SELECTED EXTRACT —
I close by giving you the guidance that we give most of our clients.  Our gut reaction is the best risk indicator. If you receive a marketing call or email with high-pressure sales tactics and it doesn’t feel right, then it probably isn’t right.  Use that risk indicator to follow up with someone knowledgeable and trustworthy.  I am thankful our client reached out to us to ask us to verify.  It cost them nothing for us to check it out and we were happy to help.

REQUIRED ACTION A —
Answer these questions from the passage on client guidance:
(i) What does it name as the best risk indicator?
(ii) What kind of sales tactics does it mention in a marketing call or email?
(iii) What did the check cost the client?
REQUIRED ACTION B —
Please transcribe the passage on client guidance, beginning at the words "I close by giving" and stopping after "happy to help.".
The records have no connection to the passage on client guidance.

[Data drawn from a collection]

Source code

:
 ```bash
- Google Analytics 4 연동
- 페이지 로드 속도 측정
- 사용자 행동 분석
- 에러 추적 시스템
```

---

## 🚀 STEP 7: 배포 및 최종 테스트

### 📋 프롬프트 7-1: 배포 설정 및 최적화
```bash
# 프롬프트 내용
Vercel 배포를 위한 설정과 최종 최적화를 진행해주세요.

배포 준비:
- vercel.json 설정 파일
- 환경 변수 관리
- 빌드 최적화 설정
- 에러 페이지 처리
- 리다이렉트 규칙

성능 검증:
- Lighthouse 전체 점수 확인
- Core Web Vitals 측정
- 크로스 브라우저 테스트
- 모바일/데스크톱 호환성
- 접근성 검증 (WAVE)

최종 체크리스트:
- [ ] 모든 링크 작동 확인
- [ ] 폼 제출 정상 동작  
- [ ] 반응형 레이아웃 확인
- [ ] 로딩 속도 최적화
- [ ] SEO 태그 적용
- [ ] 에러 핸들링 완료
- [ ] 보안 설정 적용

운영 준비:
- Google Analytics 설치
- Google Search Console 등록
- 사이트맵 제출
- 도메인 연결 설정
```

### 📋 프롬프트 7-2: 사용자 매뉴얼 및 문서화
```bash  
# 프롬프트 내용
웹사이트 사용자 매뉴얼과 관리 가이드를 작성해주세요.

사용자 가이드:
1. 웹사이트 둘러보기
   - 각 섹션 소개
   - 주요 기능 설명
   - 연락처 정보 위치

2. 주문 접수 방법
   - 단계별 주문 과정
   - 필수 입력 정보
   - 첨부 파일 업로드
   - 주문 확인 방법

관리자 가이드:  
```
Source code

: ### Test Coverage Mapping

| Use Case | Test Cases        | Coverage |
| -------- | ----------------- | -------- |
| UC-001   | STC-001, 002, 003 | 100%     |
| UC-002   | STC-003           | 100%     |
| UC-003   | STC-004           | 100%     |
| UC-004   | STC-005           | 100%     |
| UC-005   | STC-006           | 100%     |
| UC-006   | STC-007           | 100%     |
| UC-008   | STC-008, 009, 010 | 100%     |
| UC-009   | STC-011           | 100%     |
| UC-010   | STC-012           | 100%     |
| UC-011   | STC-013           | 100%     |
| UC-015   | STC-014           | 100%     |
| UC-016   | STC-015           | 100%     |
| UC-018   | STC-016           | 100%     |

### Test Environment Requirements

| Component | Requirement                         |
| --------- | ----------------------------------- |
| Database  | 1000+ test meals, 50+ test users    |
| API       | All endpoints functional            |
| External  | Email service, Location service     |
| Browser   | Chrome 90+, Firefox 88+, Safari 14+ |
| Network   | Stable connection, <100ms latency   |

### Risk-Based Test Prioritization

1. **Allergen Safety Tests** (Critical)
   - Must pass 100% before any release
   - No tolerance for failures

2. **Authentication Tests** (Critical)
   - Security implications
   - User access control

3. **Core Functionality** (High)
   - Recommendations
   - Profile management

EXPECTED OUTPUT A —
(i) Our gut reaction.
(ii) High-pressure sales tactics.
(iii) Nothing.

EXPECTED OUTPUT B —
I close by giving you the guidance that we give most of our clients.  Our gut reaction is the best risk indicator. If you receive a marketing call or email with high-pressure sales tactics and it doesn’t feel right, then it probably isn’t right.  Use that risk indicator to follow up with someone knowledgeable and trustworthy.  I am thankful our client reached out to us to ask us to verify.  It cost them nothing for us to check it out and we were happy to help.